Unpaid carers in England are struggling to get the support they need despite new laws introduced to help them, a report by charity Carers UK says.
The Care Act was introduced in England last year to provide better support for those needing care and those who provide it unpaid.
But Carers UK says many carers are still waiting too long for an assessment of their needs.
Its report says the new law has not yet delivered the promised improvements.
A total of 6,149 carers and former carers responded to Carers UK’s annual survey earlier this year. Only responses from the 3,076 people currently caring for a family member or friend in England were included in the report.
Carers are entitled to an assessment of their needs, but the charity’s survey suggests almost a third of those who had an assessment had to wait more than six months to get it.
It also says 54% of those responding to the online survey expected their quality of life to get worse in the next year – compared with 50% before the changes were brought in.
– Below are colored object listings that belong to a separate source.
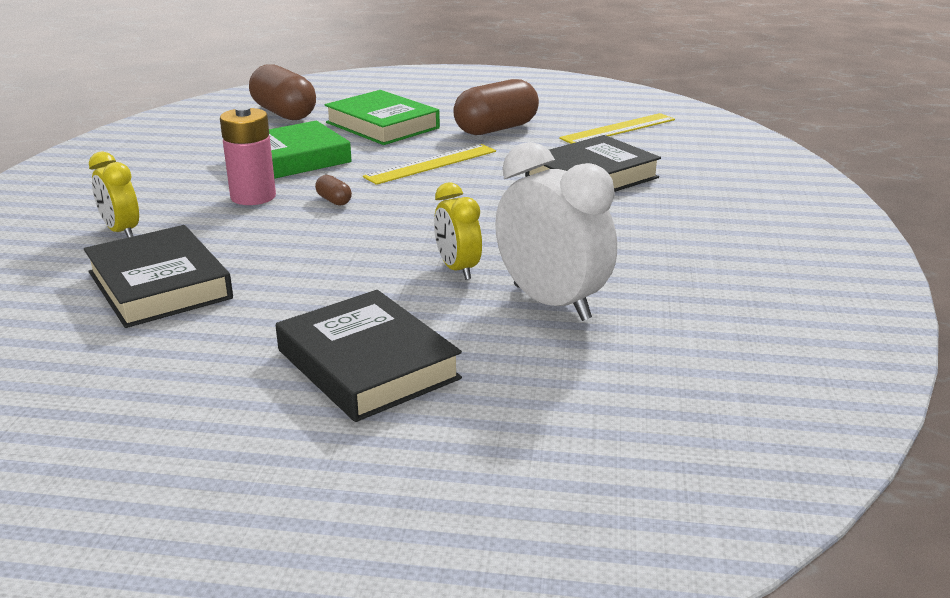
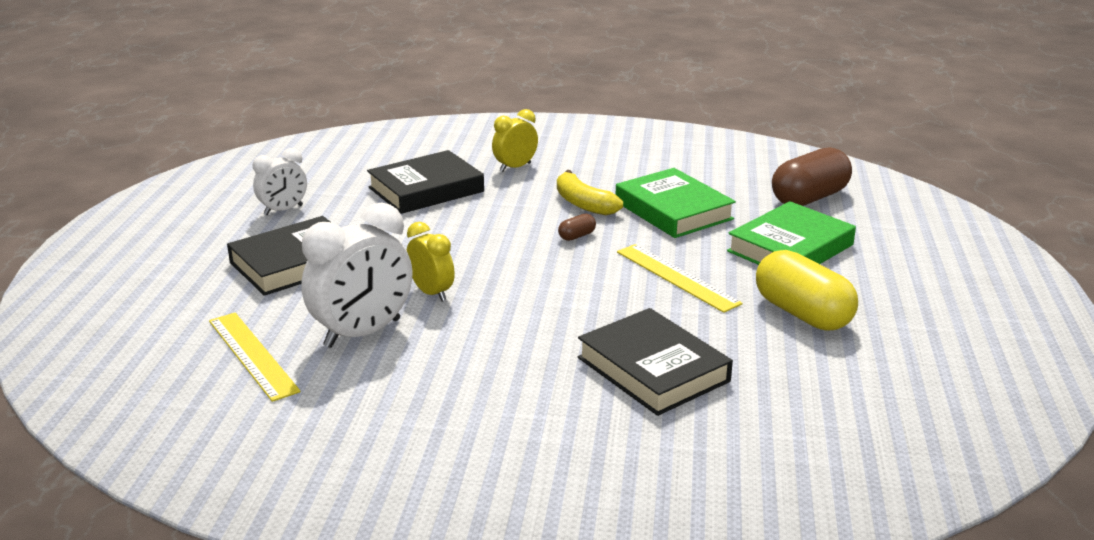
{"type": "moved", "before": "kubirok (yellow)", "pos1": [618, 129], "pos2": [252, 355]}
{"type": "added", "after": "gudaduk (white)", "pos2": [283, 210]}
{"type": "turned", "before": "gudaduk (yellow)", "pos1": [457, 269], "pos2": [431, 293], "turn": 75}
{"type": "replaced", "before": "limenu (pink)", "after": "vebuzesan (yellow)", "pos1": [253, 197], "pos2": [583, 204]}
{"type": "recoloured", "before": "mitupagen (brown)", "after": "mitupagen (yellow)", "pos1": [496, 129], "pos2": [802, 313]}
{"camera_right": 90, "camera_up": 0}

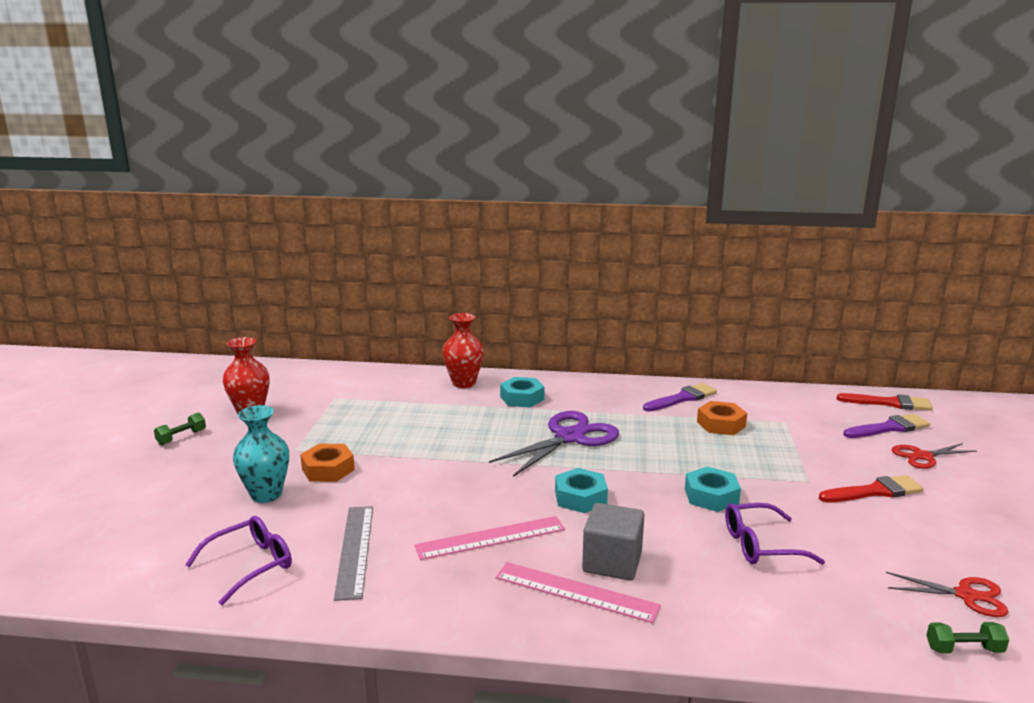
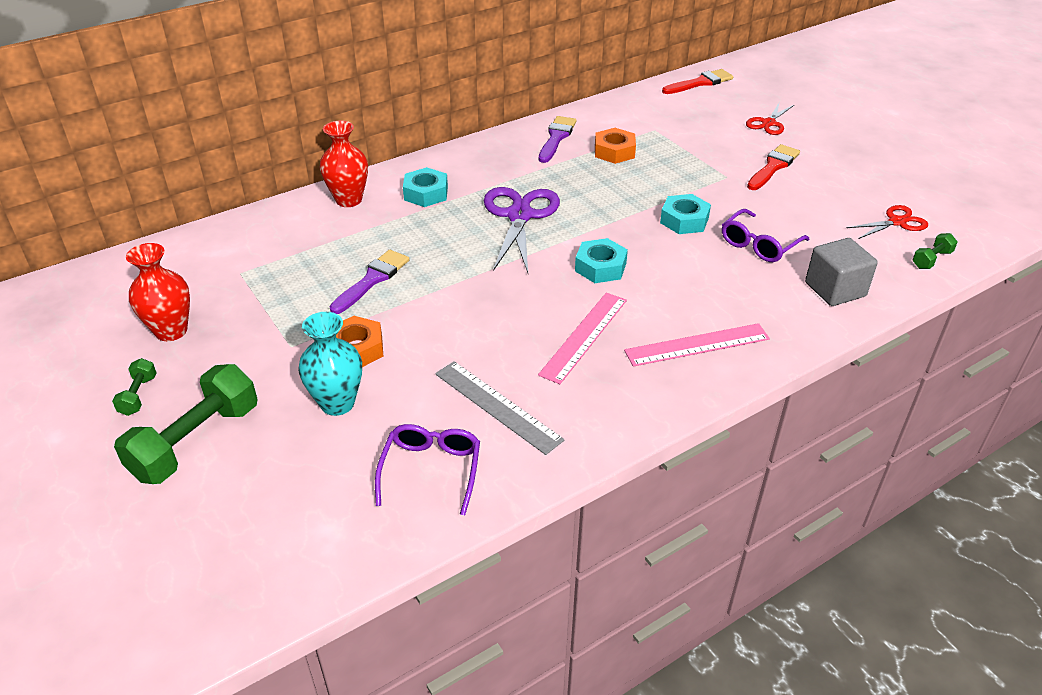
{"type": "added", "after": "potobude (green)", "pos2": [196, 442]}
{"type": "moved", "before": "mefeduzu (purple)", "pos1": [889, 428], "pos2": [372, 280]}
{"type": "moved", "before": "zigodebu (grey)", "pos1": [612, 562], "pos2": [835, 289]}
{"camera_right": -40, "camera_up": 20}

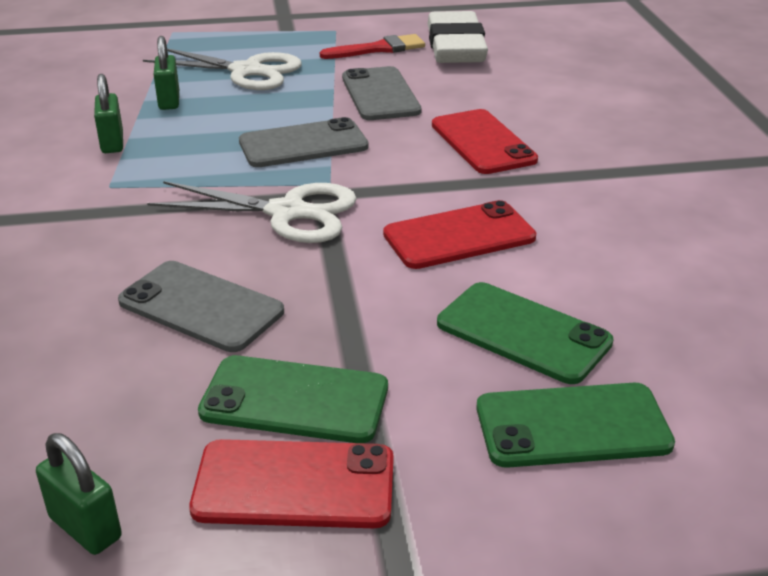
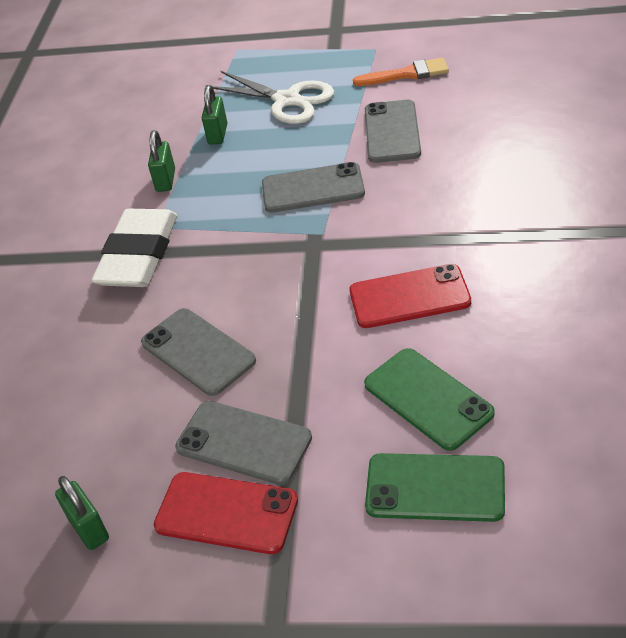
{"type": "moved", "before": "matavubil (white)", "pos1": [455, 46], "pos2": [138, 255]}
{"type": "recoloured", "before": "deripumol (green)", "after": "deripumol (grey)", "pos1": [294, 400], "pos2": [243, 443]}
{"type": "recoloured", "before": "mefeduzu (red)", "after": "mefeduzu (orange)", "pos1": [379, 49], "pos2": [407, 74]}
{"type": "removed", "before": "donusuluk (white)", "pos1": [287, 213]}
{"type": "removed", "before": "deripumol (red)", "pos1": [483, 142]}
{"camera_right": 20, "camera_up": 10}

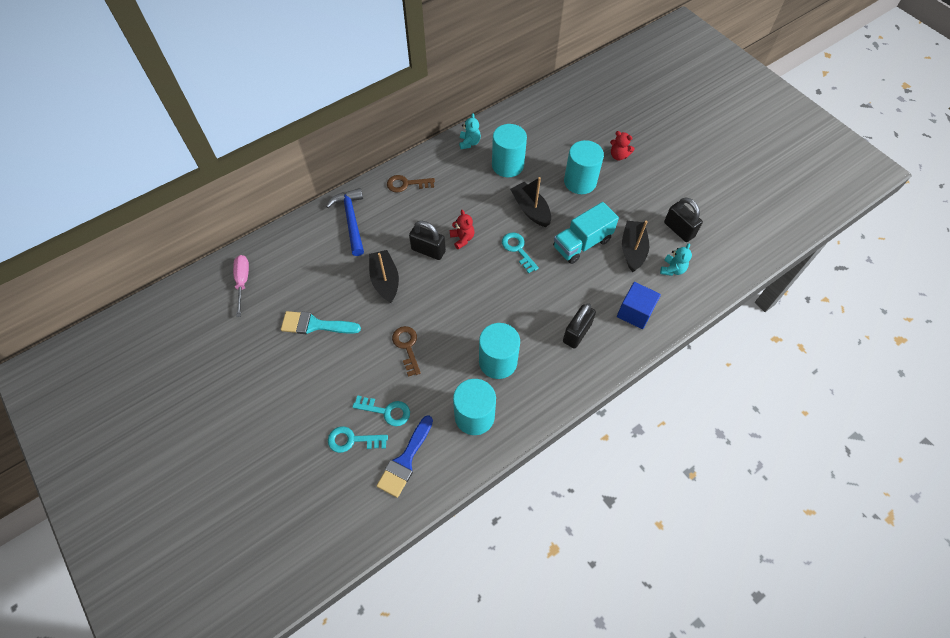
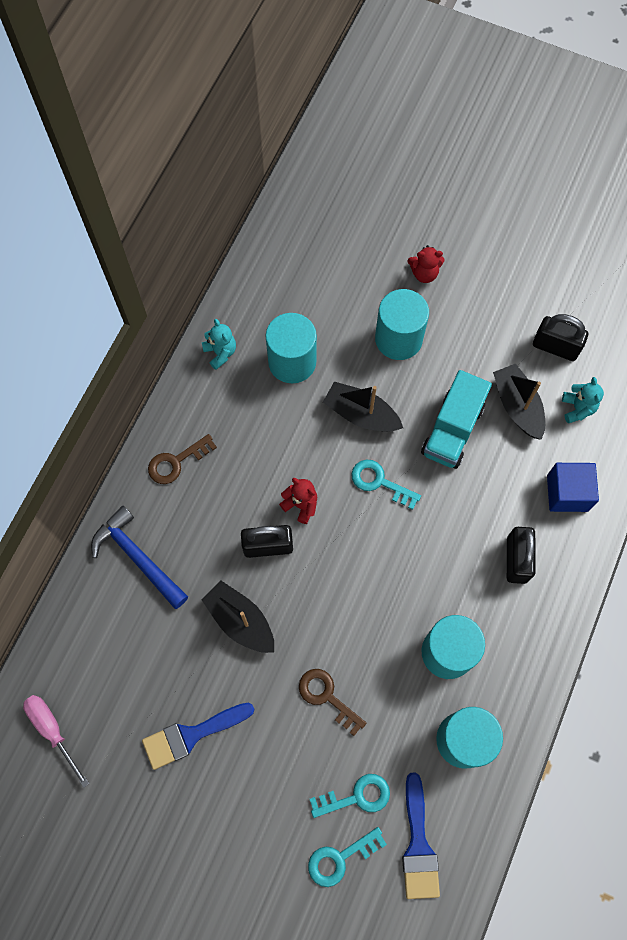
{"type": "recoloured", "before": "mefeduzu (turquoise)", "after": "mefeduzu (blue)", "pos1": [315, 325], "pos2": [191, 735]}
{"camera_right": -30, "camera_up": 10}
Of carers who received an assessment in the past year:
68% felt their need to have regular breaks from caring was either not considered or not thoroughly considered
35% felt support to look after their own health was thoroughly considered
74% did not feel the support needed to juggle care with work was sufficiently considered
21% said they received little or no helpful information or advice, and felt they did not know where to go for support with caring
Helena Herklots, chief executive of Carers UK, said while the Care Act is a powerful piece of legislation, more needed to be done.
She added: “If the Care Act is to deliver on its promise to improve support for carers, the government must set-out a clear expectation of when carer’s assessments should be carried out, alongside investment in the care and support services that are desperately needed to backup families.
“Caring is not an issue that we, as a society, can afford to ignore. After all, caring will touch each and every one of our lives – whether we provide care for a loved one or need care ourselves.”